As to difference from the first example as an operation, since a fulcrum of the bend vibrator 2 in the bend vibration mode was approximately a point and fixing was performed by the vicinity of the point by the endpoint supporting sections 20 in contrast to the fulcrum being fixed by a plane in the first example, it was able to lower the resonance frequency in the bend vibration mode rather than f1.

In addition, when the bend vibrator 2 performed vibration in the bend vibration mode, the endpoint supporting sections 20 performed roll motion according to the bend vibration mode, and vibrated more easily.

As mentioned above, although preferable embodiments are shown and described about the echo sounder transducer of the present invention, the echo sounder transducer according to the present invention is not limited only to the embodiments mentioned above, but it is needless to say that various types of modified implementation are possible within the scope of the present invention.

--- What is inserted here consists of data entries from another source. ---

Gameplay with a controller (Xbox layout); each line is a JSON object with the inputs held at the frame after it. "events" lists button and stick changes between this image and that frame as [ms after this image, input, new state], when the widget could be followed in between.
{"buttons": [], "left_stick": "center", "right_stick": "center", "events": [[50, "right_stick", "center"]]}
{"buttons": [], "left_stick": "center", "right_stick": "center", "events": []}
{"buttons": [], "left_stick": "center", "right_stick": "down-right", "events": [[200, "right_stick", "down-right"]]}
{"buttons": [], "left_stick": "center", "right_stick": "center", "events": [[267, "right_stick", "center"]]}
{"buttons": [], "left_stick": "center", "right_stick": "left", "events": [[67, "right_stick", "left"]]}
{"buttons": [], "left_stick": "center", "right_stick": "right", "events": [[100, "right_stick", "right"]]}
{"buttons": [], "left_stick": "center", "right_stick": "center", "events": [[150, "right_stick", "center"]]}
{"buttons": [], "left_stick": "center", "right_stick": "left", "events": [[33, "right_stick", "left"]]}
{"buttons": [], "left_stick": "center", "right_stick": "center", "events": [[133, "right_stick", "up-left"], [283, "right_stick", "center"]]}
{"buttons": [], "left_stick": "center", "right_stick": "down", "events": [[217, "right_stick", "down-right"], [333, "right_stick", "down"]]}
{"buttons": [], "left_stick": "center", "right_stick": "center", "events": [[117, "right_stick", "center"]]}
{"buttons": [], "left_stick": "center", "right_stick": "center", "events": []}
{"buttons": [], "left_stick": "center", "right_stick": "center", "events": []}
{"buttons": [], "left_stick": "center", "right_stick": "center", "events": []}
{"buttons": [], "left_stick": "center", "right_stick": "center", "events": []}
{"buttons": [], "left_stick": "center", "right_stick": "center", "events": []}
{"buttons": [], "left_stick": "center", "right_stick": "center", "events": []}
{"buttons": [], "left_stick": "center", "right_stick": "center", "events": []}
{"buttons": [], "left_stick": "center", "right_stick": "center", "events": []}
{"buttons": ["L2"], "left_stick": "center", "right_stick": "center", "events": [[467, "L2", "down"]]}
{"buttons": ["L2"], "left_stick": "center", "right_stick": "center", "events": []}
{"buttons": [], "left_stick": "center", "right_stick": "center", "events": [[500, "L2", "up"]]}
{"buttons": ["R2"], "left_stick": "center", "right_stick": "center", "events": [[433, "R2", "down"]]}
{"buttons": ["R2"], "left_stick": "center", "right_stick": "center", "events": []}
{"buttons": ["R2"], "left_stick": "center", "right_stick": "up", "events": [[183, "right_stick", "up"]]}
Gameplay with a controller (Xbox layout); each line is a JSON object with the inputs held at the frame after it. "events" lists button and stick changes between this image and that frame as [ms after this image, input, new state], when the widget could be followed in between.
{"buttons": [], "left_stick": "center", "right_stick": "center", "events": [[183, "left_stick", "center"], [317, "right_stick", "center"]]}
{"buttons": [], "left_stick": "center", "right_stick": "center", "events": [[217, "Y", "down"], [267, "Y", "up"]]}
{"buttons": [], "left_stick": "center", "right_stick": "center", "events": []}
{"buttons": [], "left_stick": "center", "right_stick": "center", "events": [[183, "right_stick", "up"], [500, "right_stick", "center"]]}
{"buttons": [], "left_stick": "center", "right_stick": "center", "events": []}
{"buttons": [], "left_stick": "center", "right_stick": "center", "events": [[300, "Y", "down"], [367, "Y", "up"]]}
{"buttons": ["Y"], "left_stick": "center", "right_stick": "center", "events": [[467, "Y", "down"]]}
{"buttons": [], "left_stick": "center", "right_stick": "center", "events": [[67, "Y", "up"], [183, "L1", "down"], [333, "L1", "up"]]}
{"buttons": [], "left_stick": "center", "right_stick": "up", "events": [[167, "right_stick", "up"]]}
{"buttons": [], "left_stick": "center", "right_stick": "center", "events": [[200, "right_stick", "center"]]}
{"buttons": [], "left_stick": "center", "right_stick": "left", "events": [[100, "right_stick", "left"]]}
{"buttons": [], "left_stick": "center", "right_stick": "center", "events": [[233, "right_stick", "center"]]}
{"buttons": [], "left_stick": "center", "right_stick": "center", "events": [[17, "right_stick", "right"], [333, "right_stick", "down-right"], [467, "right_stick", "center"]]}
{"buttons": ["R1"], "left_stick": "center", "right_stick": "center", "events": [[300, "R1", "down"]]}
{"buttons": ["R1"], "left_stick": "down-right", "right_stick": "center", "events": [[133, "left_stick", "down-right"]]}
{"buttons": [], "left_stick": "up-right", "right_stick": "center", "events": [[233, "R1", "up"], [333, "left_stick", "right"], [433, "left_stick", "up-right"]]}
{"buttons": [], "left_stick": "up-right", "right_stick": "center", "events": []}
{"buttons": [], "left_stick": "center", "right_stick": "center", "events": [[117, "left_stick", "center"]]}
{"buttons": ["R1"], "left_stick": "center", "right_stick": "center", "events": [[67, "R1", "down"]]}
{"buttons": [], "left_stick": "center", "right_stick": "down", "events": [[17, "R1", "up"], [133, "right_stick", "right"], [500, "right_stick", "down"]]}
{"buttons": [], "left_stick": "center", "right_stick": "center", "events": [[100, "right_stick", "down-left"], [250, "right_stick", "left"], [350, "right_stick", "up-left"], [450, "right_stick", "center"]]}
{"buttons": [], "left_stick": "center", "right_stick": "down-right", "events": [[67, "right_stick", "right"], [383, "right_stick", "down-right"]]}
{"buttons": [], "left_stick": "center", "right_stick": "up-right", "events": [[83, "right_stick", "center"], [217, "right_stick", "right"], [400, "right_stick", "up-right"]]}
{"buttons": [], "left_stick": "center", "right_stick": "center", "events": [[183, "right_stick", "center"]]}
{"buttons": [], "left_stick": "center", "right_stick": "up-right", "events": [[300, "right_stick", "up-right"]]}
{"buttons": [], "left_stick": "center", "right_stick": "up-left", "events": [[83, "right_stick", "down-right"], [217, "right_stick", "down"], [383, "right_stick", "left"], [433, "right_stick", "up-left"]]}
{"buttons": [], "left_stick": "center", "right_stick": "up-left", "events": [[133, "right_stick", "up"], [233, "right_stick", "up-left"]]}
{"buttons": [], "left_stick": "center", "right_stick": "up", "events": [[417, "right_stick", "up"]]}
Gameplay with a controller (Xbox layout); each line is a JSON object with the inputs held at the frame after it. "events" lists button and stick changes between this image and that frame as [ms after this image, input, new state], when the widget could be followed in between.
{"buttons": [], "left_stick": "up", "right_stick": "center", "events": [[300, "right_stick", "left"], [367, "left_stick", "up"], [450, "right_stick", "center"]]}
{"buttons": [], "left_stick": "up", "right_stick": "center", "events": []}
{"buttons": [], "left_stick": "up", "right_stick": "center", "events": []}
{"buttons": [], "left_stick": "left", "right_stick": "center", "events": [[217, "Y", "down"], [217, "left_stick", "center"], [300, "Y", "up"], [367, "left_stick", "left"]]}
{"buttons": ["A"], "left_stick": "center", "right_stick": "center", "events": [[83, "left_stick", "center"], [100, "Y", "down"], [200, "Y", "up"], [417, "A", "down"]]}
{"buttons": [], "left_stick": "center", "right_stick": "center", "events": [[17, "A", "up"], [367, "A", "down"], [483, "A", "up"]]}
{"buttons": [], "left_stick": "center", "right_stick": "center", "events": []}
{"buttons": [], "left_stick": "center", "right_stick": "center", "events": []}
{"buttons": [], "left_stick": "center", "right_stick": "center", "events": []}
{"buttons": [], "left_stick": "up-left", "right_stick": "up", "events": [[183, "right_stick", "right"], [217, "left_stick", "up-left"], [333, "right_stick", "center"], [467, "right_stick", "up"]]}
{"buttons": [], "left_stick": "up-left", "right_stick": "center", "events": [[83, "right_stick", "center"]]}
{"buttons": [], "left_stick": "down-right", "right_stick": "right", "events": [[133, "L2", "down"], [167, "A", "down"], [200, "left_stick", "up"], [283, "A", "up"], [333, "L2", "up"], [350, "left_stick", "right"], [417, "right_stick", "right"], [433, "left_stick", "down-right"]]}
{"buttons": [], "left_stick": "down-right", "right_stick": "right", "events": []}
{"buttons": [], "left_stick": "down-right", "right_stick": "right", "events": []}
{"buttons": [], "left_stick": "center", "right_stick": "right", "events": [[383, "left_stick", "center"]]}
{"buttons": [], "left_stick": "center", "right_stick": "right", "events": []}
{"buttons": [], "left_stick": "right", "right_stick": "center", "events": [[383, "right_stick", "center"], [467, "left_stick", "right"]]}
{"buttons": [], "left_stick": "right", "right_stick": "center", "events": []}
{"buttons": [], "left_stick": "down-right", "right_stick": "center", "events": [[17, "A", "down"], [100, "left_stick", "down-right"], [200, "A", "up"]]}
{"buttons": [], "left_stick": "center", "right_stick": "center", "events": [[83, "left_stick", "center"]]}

As described above, the echo sounder transducer of the present invention can be used as an echo sounder transducer, for example, for long distance sonar and marine resources investigation.

Claims

1. An echo sounder transducer, comprising a Langevin-type vibrator which has a front mass, a rear mass, and a cylindrical vibrator sandwiched between the front mass and the rear mass, wherein a slit communicating from an outer peripheral side face toward an axial center is provided in the front mass of the Langevin-type vibrator;

wherein a bend vibrator arranged on an acoustic radiation surface section of the front mass of the Langevin-type vibrator is provided.

2. The echo sounder transducer according to claim 1, wherein the bend vibrator comprises a diaphragm arranged on the acoustic radiation surface section of the front mass, and a plate-like vibrator fixed to this diaphragm.

3. The echo sounder transducer according to claim 1, wherein the bend vibrator is fixed to the acoustic radiation surface section of the front mass through an endpoint supporting structure.

4. The echo sounder transducer according to claim 1, wherein the slit is formed in a position where resonance frequencies of the bend vibrator and an acoustic radiation surface section side of the front mass with the slit as a border coincide nearly.

5. An echo sounder transducer, comprising a Langevin-type vibrator which has

a front mass having a slit communicating from an outer peripheral side face toward an axial center;

a rear mass;

a cylindrical vibrator sandwiched between the front mass and the rear mass; and

front mass energizing means of energizing the acoustic radiation surface section of the front mass forward by changing slit width of the slit.

6. The echo sounder transducer according to claim 5, wherein the front mass energizing means comprises a composite ring which has a plurality of vibrators and wedge-shaped elements which are annularly connected within the slit; and

wherein the acoustic radiation surface section of the front mass is energized forward by the composite ring shrinking and extending in a circumferential direction by shrinkage of the vibrators and the wedge-shaped elements sliding inside the slit in a circumferential direction.

7. The echo sounder transducer according to claim 6, wherein the composite ring shrinks and extends with synchronizing with shrinking and extending of the Langevin-type vibrator.